Stating the Objective
It may seem simple, but Picard began by stating the objective. Faced with chaos, it can be difficult to know where to begin. But by deciding on a goal, each step toward that goal can be revealed. Picard knew that the major objective centered on the customer: the U.S. Army. TM&L makes, among other products, the Armored Security Vehicle (ASV), currently in use in Iraq. With production facilities severely disabled and a workforce scattered and homeless, the Army was understandably concerned.
Production of the Armored Security Vehicle is now at 125% of pre-Katrina capability thanks to the recovery team's use of Six Sigma tools.
Using a Pugh Matrix (a Six Sigma tool designed to select the best design or solution among many possibilities) Picard and his team determined that the best solution would be to repair the current facility instead of starting over from scratch.
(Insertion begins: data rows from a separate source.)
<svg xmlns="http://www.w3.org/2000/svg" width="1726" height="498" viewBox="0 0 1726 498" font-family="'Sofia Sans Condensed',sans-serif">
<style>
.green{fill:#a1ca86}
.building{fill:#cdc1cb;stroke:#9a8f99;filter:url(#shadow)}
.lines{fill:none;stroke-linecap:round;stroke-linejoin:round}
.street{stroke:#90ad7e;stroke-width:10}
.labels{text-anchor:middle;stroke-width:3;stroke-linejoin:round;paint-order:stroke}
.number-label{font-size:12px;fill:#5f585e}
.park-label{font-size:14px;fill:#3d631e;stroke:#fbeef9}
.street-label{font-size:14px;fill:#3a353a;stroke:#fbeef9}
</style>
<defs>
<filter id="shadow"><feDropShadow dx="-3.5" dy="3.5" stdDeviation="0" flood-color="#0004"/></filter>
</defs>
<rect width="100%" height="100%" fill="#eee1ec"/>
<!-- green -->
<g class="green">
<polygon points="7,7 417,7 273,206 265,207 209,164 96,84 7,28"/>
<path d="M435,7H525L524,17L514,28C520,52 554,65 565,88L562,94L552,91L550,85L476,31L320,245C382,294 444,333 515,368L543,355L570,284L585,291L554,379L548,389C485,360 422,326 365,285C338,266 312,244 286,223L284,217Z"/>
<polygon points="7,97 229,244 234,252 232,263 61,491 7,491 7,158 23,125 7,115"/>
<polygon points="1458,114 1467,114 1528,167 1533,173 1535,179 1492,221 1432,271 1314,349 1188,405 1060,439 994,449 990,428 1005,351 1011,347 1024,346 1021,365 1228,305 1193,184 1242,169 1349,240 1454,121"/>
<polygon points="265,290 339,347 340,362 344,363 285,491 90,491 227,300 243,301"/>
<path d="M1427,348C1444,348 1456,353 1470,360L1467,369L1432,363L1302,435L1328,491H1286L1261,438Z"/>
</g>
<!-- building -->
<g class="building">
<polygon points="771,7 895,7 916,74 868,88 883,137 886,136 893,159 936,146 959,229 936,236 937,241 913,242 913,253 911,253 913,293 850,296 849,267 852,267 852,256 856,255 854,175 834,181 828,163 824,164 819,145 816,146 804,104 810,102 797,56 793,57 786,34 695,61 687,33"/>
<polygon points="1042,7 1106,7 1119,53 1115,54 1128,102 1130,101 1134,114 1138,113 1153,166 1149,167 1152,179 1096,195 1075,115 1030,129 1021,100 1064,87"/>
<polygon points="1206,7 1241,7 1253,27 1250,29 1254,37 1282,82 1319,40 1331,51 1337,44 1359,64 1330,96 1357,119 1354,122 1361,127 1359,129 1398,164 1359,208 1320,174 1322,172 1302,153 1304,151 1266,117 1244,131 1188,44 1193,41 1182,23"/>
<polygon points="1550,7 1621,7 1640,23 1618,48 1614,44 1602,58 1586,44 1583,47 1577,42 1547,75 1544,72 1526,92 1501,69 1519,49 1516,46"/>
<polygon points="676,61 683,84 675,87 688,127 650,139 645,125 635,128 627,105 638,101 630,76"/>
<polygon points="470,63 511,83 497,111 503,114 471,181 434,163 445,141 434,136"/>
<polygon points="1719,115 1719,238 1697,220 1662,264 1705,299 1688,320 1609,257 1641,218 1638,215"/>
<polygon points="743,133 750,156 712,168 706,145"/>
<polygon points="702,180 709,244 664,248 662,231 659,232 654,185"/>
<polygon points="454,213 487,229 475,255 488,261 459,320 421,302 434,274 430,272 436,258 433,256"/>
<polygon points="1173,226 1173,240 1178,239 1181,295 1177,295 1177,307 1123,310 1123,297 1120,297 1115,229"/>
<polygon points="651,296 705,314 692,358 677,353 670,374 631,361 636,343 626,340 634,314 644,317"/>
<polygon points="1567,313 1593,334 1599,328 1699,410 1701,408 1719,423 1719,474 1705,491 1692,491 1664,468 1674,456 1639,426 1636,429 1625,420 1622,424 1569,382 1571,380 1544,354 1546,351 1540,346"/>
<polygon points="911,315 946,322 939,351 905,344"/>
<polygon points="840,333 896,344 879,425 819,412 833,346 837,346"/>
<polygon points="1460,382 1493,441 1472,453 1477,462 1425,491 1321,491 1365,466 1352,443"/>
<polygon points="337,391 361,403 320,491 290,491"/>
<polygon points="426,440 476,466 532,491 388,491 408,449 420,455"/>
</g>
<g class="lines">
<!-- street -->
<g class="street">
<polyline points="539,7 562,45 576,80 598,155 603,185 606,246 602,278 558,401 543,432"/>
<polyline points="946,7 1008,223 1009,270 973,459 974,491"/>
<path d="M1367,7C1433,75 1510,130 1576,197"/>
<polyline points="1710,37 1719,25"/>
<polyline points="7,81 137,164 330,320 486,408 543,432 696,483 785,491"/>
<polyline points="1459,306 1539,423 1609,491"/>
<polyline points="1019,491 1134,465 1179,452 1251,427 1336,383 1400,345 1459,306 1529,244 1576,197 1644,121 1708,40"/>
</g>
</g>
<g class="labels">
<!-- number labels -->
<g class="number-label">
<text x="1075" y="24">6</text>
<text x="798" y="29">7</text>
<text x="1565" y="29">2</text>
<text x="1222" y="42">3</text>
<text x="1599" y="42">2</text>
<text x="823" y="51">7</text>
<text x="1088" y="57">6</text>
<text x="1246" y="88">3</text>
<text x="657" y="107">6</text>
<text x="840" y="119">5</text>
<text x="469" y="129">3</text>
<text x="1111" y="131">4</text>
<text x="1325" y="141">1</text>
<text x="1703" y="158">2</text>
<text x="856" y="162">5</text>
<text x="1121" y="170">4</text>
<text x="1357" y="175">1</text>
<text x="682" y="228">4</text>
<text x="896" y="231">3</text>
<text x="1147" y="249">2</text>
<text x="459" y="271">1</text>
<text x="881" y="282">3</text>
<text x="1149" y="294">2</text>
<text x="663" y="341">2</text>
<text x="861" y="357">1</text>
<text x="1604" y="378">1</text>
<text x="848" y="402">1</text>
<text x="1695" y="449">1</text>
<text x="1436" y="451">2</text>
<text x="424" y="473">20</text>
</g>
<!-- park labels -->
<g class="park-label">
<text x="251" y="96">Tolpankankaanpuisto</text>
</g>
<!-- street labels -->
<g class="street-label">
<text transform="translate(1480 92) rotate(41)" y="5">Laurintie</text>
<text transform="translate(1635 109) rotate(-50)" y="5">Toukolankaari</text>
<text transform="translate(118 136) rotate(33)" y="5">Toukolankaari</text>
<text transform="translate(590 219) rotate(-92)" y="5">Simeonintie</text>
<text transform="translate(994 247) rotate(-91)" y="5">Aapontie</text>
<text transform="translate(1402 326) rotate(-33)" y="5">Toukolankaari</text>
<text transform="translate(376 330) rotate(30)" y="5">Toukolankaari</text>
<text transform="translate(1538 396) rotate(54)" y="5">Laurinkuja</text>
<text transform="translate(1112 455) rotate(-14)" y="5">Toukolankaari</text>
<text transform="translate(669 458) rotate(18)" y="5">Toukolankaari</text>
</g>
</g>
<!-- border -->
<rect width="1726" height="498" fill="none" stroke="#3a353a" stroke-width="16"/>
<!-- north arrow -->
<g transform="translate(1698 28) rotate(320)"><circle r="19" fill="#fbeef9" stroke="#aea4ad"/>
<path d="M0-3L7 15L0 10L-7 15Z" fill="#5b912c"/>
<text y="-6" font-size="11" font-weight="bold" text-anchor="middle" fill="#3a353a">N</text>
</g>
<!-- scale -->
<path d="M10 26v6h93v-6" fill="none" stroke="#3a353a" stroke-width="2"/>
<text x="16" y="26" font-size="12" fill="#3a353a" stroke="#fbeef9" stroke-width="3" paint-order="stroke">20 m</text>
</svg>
The Army agreed and work began – all within the first week after the hurricane struck.
Getting Started with 5-S
The team used a process called "5-S" to begin rehabilitation of the facility.
"Maybe the largest 5-S ever performed!" says Picard.
5-S, which stands for “Sort, Straighten, Shine, Standardize and Sustain,” begins with a careful sorting of the work area, keeping only items that are essential to the site.
Next, all materials are put into a logical order, and then everything is thoroughly cleaned. With these basics in place, everyone in the facility works to determine a standard use, procedure and cleaning schedule.
Finally, the group commits to following the standard, and even seeking ways to improve it.
“It’s unfortunate that it took a hurricane, but it’s tremendously clean even now, months after Katrina. We took what we started with in ramp-up and carried it through to our permanent process,” says Picard.
Meeting Basic Needs
Central to the clean-up effort was the workforce. First, they needed to find homes for all the employees displaced by the storm. After using another Pugh Matrix to decide between renting hotels, apartments or trailers, they brought in trailers to house 270 families.
“We showed an interest in the people,” he says. “We paid them through the downtime, found housing for them, and provided three meals a day during the clean up. There’s tremendous loyalty to the people at TML.”
Success – Ahead of Schedule
By using these tools, not only did the facility see a full recovery, but they delivered the first ASV since Hurricane Katrina struck two weeks earlier than they promised the Army they could.
“We’re actually at 125 percent of our pre-Katrina capability,” says Picard.
More than eight months after the hurricane first struck the facility, Picard’s voice fills with emotion when he discusses the clean-up effort.
“I knew what other companies were doing with Six Sigma, but I never imagined we’d have this opportunity to use it in such an important way,” he says.